Both feed on plants in the nightshade family: tomato and tobacco and others such as potato, pepper or eggplant and these guys can wreak havoc in the garden and can cause extensive damage to plants. My big fellow had eaten 2 small unripe tomatoes and leaves on one small branch, however he was working alone and soon to enter the pupate stage so I left it on the plant.

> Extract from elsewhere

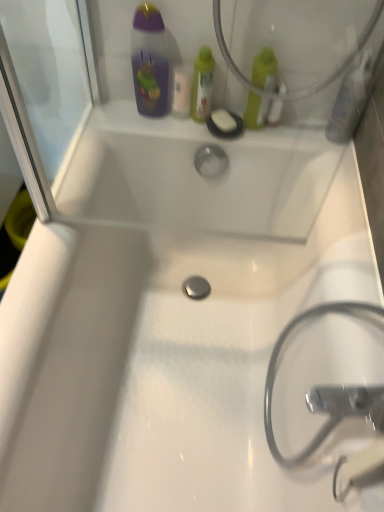
This screenshot has width=384, height=512. I want to click on free location in front of translucent plastic mouthwash at upper right, arranged as the first mouthwash when viewed from the right, so click(x=342, y=173).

Some natural bug deterrents are said to be red pepper sprinkled on the plants or a mixture of water, vegetable oil, and dish soap to repel them. Handpicking is an effective control in small gardens but one of the most common biological controls for the hornworm is the parasitic braconid wasp that lays its eggs inside the body of the caterpillar.  After hatching they bore through the skin of the caterpillar and attach white cocoons along the body. If you see one with the cocoons attached, do not kill the hornworm as the wasp will do the job.

pink spotted hawkmothThe large adult sphinx moth or hawkmoth is seen around flowers in my garden at dusk or dawn.  They are as graceful and agile as a hummingbird as they hover over blooms and flit quickly from flower to flower.  It’s a shame that something so full of wonder can begin life as a such a destructive insect in our gardens.